Now, we know what that it was and how close—34 seconds—they came from doing it. But before Miami and the Super Bowl, before Stanley Wilson’s irreversible criminal act and Tim Krumrie’s fall, before the brief optimism followed by unmitigated heartbreak, there was this game. More than any other win that year, this one defined this team and this season.
Those Bengals easily might have lost, letting the fortunes of others determine their rank in the playoffs. But instead they played as they had all year. Trailing in the fourth quarter, Boomer Esiason did what Boomer always did—faked a handoff and found Eddie Brown streaking down the middle for the game-tying score. The defense stripped Doug Williams in overtime, letting Jim Breech win the game with a field goal. For those of us for whom the Bengals in the playoffs was more than mere myth but an actual fact, it remains a seminal point in team history, one that will never recede from memory.
I bring this up now only because we’ve had some distance from what happened against Houston—a game Marvin Lewis himself had deemed the biggest of his career. That game in many ways defined his tenure with the Bengals—a strong start followed by an inexplicable, unimaginable collapse. If that was the truest, most important test of his abilities he failed…badly.
But given a second chance, Lewis can now make things right. While many, including Dave Lapham, have suggested that one could still consider this season a success should the Bengals not reach the playoffs, it’s hard to see losing five of your last seven games as a kind of gateway to a glittering future. Dalton has been superb in stretches. A.J. Green might be the best rookie wide receiver since Randy Moss. The defense has pummeled opponents. But all of this has come in incremental spurts.

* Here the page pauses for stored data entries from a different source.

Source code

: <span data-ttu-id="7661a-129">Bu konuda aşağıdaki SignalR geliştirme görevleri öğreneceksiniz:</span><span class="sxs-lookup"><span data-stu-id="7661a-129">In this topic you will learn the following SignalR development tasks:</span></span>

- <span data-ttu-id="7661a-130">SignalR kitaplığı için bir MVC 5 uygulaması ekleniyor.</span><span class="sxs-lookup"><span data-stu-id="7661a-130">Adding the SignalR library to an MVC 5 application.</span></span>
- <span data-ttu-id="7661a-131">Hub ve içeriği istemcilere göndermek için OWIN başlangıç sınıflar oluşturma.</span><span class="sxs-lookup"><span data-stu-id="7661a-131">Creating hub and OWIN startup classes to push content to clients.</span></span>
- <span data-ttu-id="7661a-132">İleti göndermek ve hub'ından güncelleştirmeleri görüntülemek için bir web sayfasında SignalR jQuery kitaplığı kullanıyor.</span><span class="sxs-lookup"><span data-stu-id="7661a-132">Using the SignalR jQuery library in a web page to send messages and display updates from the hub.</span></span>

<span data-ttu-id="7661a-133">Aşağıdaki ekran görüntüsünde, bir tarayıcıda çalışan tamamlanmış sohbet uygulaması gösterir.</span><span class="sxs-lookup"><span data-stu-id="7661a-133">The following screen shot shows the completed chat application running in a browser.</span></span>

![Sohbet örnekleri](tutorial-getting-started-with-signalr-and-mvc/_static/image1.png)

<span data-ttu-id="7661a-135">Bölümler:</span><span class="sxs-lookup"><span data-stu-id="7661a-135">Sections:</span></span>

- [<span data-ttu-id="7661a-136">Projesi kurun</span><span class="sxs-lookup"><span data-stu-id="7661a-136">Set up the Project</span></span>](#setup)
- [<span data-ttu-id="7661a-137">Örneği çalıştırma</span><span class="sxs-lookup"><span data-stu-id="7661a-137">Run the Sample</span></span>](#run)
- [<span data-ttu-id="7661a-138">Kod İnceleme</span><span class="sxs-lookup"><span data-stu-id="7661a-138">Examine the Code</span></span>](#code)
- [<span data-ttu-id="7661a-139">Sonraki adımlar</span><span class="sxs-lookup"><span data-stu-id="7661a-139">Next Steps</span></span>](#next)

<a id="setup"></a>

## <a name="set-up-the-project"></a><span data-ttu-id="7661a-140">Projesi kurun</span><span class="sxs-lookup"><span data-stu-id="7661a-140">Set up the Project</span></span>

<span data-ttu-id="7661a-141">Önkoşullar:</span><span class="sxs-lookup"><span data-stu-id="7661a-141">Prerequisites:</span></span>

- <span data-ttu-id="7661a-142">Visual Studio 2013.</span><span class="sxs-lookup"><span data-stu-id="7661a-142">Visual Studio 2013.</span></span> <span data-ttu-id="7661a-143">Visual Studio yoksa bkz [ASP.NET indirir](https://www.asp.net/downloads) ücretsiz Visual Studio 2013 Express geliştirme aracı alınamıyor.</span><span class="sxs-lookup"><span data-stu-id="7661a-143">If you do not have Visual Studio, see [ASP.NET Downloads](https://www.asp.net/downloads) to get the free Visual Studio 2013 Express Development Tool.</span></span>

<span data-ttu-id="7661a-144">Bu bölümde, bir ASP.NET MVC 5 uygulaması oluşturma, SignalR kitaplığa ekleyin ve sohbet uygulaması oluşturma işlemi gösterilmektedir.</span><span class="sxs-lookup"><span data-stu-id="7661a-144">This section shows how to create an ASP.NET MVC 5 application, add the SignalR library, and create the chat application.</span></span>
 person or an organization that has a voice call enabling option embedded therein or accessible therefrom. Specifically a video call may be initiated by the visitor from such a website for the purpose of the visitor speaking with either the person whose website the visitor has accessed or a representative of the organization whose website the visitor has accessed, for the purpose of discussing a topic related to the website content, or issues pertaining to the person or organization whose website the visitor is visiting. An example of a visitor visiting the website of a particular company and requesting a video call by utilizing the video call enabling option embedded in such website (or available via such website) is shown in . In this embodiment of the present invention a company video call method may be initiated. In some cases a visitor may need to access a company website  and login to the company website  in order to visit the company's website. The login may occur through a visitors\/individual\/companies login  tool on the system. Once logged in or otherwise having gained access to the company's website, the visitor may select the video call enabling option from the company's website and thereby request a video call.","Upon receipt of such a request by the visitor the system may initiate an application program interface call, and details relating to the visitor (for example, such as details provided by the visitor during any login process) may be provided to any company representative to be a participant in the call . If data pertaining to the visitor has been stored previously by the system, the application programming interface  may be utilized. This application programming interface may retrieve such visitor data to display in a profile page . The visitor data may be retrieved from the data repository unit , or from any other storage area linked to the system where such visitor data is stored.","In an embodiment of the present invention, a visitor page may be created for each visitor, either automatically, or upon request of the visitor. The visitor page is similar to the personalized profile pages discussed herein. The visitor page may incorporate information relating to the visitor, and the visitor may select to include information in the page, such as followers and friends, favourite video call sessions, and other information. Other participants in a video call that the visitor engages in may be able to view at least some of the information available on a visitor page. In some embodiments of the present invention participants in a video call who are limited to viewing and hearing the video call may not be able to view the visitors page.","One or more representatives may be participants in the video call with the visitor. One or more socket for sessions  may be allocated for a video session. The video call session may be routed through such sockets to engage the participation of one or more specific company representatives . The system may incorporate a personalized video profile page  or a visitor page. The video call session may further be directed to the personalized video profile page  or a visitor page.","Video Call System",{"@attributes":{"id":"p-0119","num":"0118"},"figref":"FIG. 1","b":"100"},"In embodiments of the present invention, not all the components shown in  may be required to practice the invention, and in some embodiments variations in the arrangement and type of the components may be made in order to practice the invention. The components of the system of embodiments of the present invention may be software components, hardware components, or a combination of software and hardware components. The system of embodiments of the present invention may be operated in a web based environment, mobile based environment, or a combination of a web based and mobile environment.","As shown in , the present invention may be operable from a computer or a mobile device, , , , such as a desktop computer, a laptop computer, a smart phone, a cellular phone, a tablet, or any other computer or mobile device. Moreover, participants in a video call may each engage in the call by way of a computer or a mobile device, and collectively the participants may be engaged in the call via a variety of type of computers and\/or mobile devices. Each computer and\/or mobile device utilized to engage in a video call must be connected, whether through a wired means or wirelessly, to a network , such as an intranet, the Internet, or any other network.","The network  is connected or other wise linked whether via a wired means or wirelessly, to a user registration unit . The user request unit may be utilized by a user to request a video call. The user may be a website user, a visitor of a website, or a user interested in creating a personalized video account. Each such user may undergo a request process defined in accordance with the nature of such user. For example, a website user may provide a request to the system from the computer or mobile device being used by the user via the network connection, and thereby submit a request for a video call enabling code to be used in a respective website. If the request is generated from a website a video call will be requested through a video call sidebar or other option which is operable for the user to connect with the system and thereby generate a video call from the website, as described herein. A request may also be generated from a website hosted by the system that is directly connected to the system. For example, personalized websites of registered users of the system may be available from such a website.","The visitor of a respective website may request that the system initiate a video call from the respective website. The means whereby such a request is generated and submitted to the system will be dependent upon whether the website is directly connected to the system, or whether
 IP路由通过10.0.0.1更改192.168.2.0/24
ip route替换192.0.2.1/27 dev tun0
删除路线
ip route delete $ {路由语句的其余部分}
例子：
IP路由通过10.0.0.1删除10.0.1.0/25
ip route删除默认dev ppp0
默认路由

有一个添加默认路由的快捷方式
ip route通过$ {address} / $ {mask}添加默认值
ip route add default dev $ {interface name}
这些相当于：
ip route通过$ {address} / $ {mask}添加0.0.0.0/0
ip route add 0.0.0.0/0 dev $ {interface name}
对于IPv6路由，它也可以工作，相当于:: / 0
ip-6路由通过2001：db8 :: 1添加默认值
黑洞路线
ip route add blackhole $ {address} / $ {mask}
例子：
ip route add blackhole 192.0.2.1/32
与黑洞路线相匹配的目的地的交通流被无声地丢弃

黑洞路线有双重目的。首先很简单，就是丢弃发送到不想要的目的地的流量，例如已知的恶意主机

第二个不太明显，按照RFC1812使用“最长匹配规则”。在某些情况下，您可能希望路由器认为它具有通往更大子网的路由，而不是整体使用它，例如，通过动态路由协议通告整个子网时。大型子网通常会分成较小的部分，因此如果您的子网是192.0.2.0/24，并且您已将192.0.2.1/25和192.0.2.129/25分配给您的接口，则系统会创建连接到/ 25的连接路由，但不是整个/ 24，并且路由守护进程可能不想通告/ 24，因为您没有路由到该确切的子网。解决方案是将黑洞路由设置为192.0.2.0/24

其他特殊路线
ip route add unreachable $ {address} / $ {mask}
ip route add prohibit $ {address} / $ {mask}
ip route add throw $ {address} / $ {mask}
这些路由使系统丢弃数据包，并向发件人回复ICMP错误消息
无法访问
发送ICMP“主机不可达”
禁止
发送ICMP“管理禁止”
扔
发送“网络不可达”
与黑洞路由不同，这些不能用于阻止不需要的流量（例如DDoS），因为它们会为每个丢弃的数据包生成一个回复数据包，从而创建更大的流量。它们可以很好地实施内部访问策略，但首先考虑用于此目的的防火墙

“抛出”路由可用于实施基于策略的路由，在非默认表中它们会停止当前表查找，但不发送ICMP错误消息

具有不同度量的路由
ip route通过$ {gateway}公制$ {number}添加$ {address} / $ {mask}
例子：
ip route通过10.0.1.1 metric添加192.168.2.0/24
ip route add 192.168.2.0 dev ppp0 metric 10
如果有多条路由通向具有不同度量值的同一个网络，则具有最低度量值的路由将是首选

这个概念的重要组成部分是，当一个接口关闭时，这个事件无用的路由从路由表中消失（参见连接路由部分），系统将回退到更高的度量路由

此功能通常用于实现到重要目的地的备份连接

They’ve yet to define, truly define, what kind of team they actually are and will be.
Indeed, the thread of unkept promise—the story of youth and of sport—has been the central narrative point throughout Lewis’s tenure from 2003 to 2010. But things, he said, with his reappointment before this season, were supposed to be different. His teams would play without internal and external distractions (Read: The TOCHO Show), with the urgency and consistency that defines the best NFL teams. Instead, we’ve seen the team change its tempo and demeanor, its poise and intelligence from quarter-to-quarter with the flickering glow of a candle from one of the lower rooms on Downton Abbey.
And now comes Sunday—the last game of the season and truly the biggest game of Lewis’s life as a head coach. With it come the Ravens, whom despite, for lack of better adjectives, being strong and mean, have struggled over the years at Paul Brown Stadium. Before a full stadium, these Bengals will have a chance to do what was once unthinkable—play for a spot in the playoffs.
In no way is this a team that can do it. But Sunday will prove whether Lewis is the right man to lead a team that actually can.